Work to complete
Pull from the data below each line where the word "Nant" occurs, and copy it.

━━━━━━

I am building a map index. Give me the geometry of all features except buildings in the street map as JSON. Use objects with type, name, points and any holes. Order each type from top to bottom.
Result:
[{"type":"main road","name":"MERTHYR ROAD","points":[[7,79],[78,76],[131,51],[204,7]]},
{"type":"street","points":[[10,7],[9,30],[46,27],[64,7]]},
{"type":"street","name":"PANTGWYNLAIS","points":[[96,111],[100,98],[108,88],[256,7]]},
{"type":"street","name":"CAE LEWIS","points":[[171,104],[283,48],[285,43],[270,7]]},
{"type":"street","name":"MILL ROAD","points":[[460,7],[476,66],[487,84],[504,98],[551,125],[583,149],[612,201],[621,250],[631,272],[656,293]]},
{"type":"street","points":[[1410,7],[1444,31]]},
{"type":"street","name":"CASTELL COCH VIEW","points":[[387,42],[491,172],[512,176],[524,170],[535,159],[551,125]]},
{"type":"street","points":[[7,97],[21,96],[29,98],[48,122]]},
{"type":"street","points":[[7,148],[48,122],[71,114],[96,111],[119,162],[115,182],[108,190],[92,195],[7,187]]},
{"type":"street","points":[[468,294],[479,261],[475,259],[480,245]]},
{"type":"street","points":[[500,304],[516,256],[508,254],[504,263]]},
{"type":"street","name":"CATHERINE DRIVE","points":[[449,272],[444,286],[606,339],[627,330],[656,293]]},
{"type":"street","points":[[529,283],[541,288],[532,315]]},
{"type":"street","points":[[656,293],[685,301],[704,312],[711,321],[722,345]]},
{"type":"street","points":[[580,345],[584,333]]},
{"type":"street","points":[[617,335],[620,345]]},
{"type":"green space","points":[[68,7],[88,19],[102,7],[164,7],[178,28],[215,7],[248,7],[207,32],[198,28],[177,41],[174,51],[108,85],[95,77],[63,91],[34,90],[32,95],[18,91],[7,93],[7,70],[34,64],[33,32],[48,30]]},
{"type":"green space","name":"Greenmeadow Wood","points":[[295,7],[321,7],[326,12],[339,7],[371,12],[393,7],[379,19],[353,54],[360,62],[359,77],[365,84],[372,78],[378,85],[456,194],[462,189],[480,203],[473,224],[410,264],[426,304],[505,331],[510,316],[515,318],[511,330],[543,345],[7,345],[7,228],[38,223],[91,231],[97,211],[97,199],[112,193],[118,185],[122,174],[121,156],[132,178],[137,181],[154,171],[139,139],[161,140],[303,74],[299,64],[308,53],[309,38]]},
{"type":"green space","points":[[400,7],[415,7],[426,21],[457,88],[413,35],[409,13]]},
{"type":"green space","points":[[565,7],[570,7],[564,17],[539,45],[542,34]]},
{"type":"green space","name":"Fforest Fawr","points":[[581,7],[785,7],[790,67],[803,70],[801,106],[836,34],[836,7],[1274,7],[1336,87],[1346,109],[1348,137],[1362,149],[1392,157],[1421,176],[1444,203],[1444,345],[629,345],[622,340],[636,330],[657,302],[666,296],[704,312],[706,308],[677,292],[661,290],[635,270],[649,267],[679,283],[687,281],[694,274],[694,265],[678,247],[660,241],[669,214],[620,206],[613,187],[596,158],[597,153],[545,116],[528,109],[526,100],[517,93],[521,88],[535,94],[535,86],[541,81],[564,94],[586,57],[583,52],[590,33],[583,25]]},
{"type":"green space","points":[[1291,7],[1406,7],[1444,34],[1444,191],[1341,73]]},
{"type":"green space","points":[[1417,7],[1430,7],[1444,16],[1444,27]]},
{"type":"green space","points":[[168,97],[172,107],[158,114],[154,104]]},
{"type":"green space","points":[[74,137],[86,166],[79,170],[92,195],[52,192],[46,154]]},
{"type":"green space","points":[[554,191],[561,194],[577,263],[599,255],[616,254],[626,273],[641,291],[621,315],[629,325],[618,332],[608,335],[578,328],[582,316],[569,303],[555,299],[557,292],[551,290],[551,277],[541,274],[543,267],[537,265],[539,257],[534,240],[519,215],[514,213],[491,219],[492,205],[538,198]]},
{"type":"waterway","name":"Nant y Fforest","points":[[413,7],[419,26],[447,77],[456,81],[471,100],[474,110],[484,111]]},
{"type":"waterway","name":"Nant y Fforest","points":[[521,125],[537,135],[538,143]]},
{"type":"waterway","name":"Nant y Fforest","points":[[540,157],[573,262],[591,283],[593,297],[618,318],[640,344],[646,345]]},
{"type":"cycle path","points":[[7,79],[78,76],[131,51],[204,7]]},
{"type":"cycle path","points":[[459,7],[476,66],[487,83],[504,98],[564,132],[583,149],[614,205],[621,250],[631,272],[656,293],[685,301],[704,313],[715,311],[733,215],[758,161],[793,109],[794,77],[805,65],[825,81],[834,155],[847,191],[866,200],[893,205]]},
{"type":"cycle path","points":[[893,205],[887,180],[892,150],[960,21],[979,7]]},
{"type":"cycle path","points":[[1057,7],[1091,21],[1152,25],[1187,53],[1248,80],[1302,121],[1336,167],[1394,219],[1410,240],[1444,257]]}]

━━━━━━

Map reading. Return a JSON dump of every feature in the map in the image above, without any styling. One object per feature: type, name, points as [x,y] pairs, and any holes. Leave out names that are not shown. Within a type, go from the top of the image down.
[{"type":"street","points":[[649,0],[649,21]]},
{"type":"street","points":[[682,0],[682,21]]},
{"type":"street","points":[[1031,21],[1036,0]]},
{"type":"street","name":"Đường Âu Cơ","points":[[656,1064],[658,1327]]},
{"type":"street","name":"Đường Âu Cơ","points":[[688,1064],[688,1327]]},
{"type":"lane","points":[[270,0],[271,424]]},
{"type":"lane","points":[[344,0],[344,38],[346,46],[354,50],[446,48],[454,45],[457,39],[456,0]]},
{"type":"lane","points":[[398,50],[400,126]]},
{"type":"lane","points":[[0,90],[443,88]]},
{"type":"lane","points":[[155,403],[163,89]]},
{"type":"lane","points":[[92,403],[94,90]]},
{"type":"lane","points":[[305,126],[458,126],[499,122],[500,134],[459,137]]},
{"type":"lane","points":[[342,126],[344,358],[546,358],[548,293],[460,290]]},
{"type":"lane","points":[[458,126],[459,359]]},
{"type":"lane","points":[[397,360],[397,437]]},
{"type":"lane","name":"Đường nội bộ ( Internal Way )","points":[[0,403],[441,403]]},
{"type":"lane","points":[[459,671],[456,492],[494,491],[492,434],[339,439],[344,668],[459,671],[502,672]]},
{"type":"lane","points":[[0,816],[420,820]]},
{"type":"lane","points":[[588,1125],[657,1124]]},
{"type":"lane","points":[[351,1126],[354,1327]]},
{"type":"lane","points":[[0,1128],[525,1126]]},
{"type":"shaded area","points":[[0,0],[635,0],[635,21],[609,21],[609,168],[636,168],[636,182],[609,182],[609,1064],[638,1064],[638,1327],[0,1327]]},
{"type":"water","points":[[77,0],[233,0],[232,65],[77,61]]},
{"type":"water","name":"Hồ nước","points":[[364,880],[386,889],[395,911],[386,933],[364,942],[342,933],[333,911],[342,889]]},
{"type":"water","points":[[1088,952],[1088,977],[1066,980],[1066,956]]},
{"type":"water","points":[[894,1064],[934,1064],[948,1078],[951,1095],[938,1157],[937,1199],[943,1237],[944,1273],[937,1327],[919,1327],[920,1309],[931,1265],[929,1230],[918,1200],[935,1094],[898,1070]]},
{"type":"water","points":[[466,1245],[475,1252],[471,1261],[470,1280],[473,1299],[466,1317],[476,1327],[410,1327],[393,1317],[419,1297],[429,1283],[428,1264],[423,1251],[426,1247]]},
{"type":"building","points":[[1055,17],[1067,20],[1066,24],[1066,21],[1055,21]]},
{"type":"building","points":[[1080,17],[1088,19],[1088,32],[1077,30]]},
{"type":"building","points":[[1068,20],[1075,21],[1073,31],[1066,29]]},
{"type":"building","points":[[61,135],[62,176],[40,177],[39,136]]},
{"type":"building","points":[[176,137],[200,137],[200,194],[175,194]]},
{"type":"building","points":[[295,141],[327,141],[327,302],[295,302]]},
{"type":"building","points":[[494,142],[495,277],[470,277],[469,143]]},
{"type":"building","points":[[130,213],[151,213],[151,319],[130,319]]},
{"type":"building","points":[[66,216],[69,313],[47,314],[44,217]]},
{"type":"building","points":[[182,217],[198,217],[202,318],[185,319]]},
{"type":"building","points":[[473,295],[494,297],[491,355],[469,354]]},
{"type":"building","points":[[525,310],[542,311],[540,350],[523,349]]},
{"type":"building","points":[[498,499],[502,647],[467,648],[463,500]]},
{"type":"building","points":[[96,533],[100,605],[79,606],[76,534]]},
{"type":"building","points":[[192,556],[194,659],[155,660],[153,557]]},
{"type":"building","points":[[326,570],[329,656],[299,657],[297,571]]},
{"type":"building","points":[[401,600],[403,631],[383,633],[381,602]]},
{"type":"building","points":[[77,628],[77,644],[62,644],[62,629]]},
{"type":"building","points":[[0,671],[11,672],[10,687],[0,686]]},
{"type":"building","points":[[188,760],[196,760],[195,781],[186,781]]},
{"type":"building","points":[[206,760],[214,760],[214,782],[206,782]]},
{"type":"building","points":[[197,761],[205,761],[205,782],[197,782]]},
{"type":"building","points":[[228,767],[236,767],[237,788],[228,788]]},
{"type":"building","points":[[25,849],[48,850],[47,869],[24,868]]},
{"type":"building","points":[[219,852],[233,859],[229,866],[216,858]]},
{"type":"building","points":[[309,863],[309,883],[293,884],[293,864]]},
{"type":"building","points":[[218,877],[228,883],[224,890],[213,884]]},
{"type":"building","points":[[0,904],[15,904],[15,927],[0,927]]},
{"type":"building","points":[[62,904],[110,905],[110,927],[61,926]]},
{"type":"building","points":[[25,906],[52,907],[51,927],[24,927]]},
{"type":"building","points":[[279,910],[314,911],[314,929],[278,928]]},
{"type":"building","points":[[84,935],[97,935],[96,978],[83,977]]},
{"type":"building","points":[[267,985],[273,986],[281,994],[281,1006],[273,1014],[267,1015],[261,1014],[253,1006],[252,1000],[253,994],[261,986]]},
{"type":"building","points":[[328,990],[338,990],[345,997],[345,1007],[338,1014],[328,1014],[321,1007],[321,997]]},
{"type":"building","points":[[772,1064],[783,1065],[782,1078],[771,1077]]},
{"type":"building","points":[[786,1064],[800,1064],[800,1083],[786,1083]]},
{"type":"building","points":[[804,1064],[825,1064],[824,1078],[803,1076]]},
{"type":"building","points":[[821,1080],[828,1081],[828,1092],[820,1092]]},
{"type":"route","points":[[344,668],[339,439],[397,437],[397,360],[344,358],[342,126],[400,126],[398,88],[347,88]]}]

━━━━━━

Exercise answer
{"type":"waterway","name":"Nant y Fforest","points":[[413,7],[419,26],[447,77],[456,81],[471,100],[474,110],[484,111]]},
{"type":"waterway","name":"Nant y Fforest","points":[[521,125],[537,135],[538,143]]},
{"type":"waterway","name":"Nant y Fforest","points":[[540,157],[573,262],[591,283],[593,297],[618,318],[640,344],[646,345]]},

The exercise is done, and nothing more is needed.